No Country for Civil Rights

Amid the most terrible crisis Venezuela’s ever faced, anything not related to food or medicine might sound a little ambitious… That’s how we get to be – surprise! – the last country in the region in a matter that’s as much a right as any other.

Photo: Sin Etiquetas

The last few years have seen a dramatic development of equal rights for the LGBT community around the world, and Latin America has certainly done its part. Back in 2010, Argentina became the first country in the region to legalize homosexual marriage; today, it’s legal in Colombia, Brazil, Uruguay, French Guyana and several Mexican States too. In other nations, like Chile, civil unions between same-sex couples are recognized, with a more complete legal framework in the way. Venezuela, as always in revolution, lags behind.

José Manuel Simons, a Venezuelan lawyer living in Chile and head of the legal process fighting for gender recognition in la Patria Grande, explains the issue in José González Vargas’ post for LatinoUSA:

Despite having won the case for parental rights, we continue without legal protection for couples, no civil unions nor same-sex marriages, and less so, anything related to gender identity.

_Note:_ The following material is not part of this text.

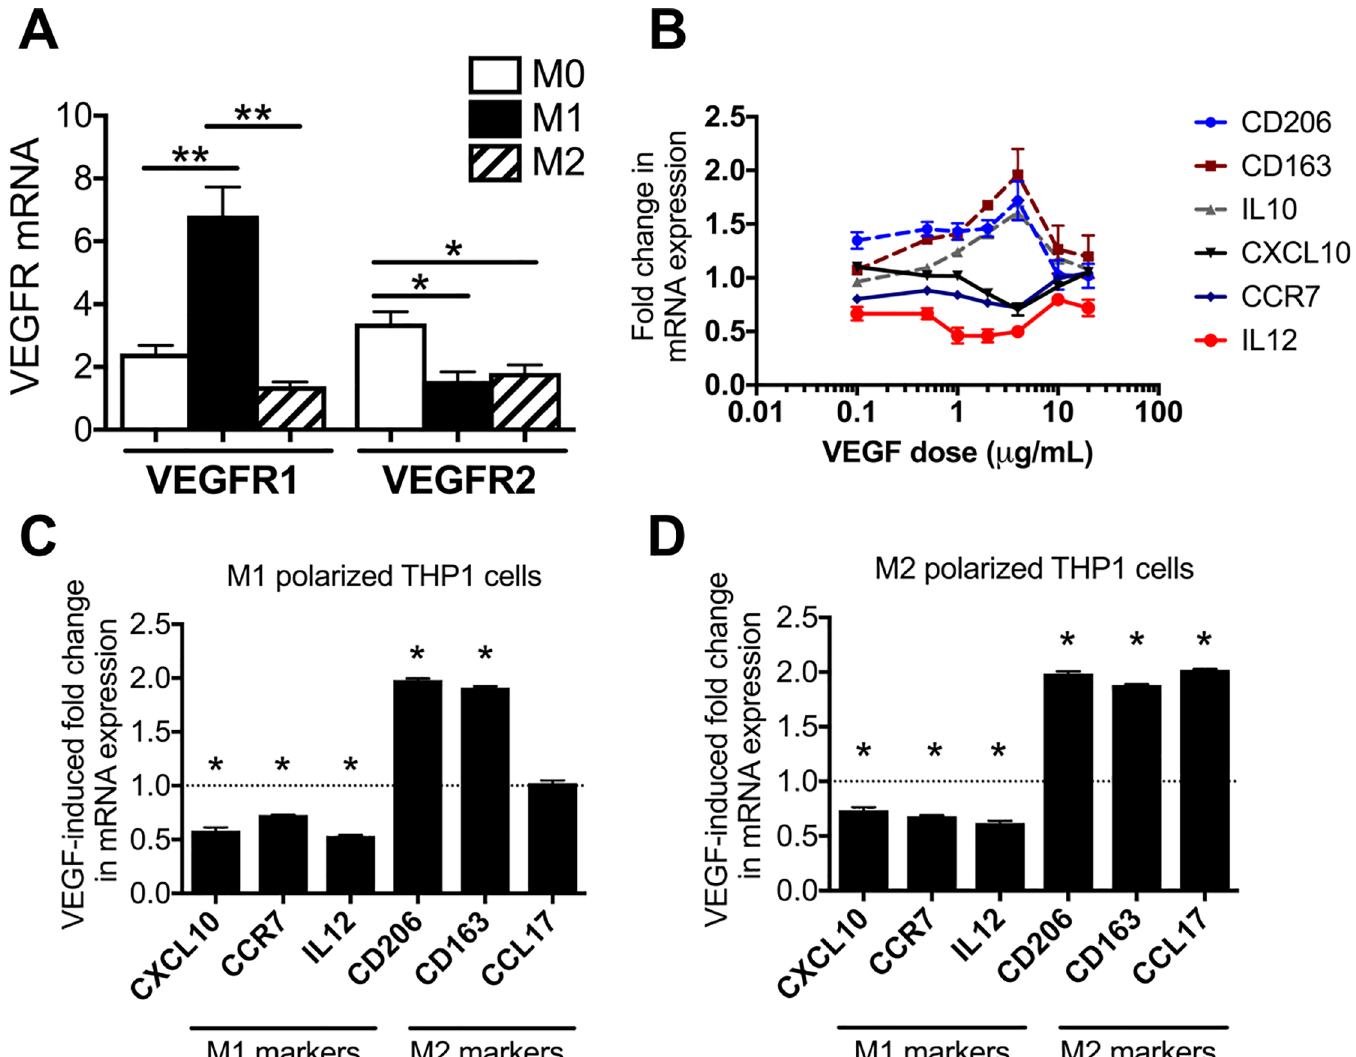
Fig 3. VEGF treatment suppresses M1 markers and induces M2 markers in polarized macrophages. A, qPCR analysis of M0, M1, and M2 cells shows that all three express both VEGF receptors 1 (VEGFR1) and 2 (VEGFR2). Note the highly significant increase in expression of VEGFR1 in M1 cells. B, initial dose-response study showing the effect of increasing concentrations of rhVEGF (0.1–20 μg/mL). VEGF induces an upregulation of M2 markers and downregulation of M1 markers in THP1-derived M1 cells, with highest response seen at 4 μg/mL. C-D, VEGF treatment at 4 μg/mL caused an increase in M2 markers and a decrease in M1 markers in both THP1-derived M1 (C) and M2 (D) macrophages. Graphs represent means ± standard errors; (cid:3) = p < 0.05, (cid:3)(cid:3) = p < 0.01.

This struggle is not exactly new, as José notes on his post. A Pride Parade has been celebrated annually since 2000 in Caracas, but like pretty much everything else, chavismo has tried to appropriate it, provoking political sectarianism and division within the LGBT cause utterly weakening it.

After the 2015 National Assembly election (in which transgender lawmaker Tamara Adrián was elected), many thought the time for LGBT rights to be finally discussed in our legislature would come. Even though we argued that the Parliament should discuss them simultaneously with other countless things on the turbulent political arena, the idea of seeing LGBT rights as something primermundista made sure the issue remained in oblivion. As Simons says in González Vargas’ piece:

There’s not one politician taking up the banner for our rights. Not from the so-called inclusive and revolutionary left, nor from so-called activist deputies.

Two years after that new Parliament, we know what happened. No democracy, no gender equality… not even a functional parliament.

Venezuela is a ruined country with critically needed economic and social reforms, but when it comes to Civil Rights, every lost minute means suffering for the disenfranchised.

Equal rights are part of the Venezuela that should be but isn’t.